As reported in their paper in Nature, the current study shows that the RNA binding protein CBEP4 normally has the ability to condensate into small droplets while not needed. These silenced droplets are then able to disassemble and activate at need.
When a small (24 nucleotide) coding part of CBEP4 called a microexon is not included in the protein it becomes difficult for it to move from the silenced state in the condensate to becoming an active protein and aggregates of CBEP4 can form. This aggregation and silencing can lead to negative neurological symptoms such as those seen in people with autism spectrum disorder.
“This study provides new insights into how small modifications in proteins that regulate gene expression can have a significant impact on neuronal development, opening new avenues to explore future therapies,” explained Méndez in a press statement.
The same team previously discovered that CBEP4 played a role in autism in 2018. In this earlier study, the researchers showed that many people with autism spectrum disorder lacked a tiny part of the CBEP4 protein.

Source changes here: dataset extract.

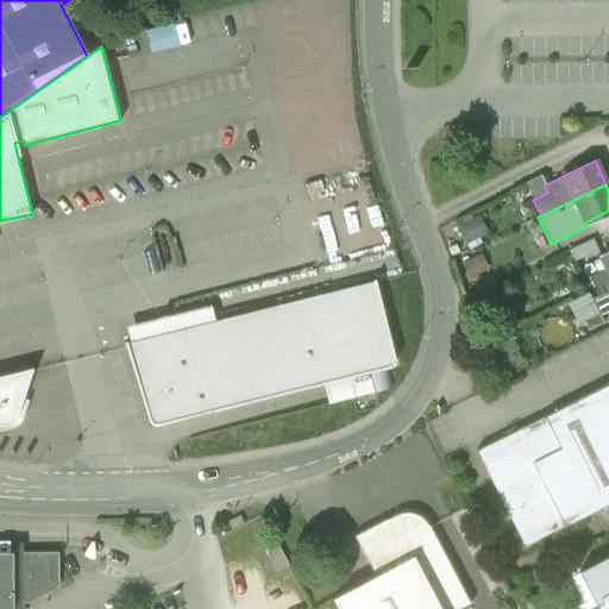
[(445,225),(438,228),(444,242),(451,238),(445,225)]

The current study sheds light on how proteins like CBEP4 regulate the expression of other genes and the proteins they encode. There are other proteins in the same family that have differing functions, but all participate in mRNA transport and localization, and are important for regulating cell division, neural development, learning and memory, according to the researchers.

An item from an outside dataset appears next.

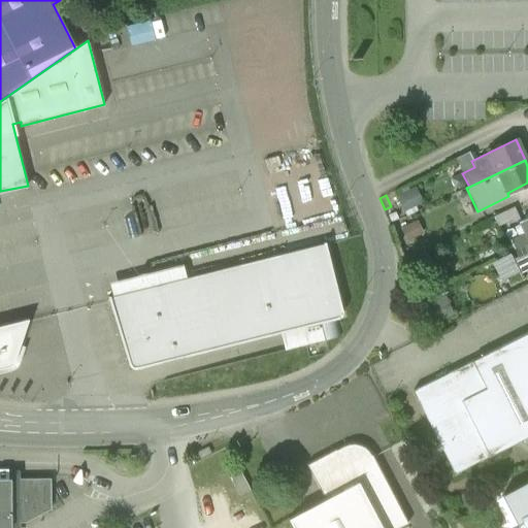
[(515,206),(493,217),(498,226),(519,217),(515,206)]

The microexon missing in CBEP4 in people with autism helps the protein to switch on and off as needed. If CBEP4 is not able to come out of the silenced state, then it can affect how proteins in the brain are translated and impact neurological development in children with the condition.
The researchers believe they may be able to find a method to reintroduce the sequence from the microexon to help restore its proper function in those affected. “Although we’re still in exploratory stages, this discovery is promising and points to a potential therapeutic approach that could restore CPEB4 function,” says Méndez.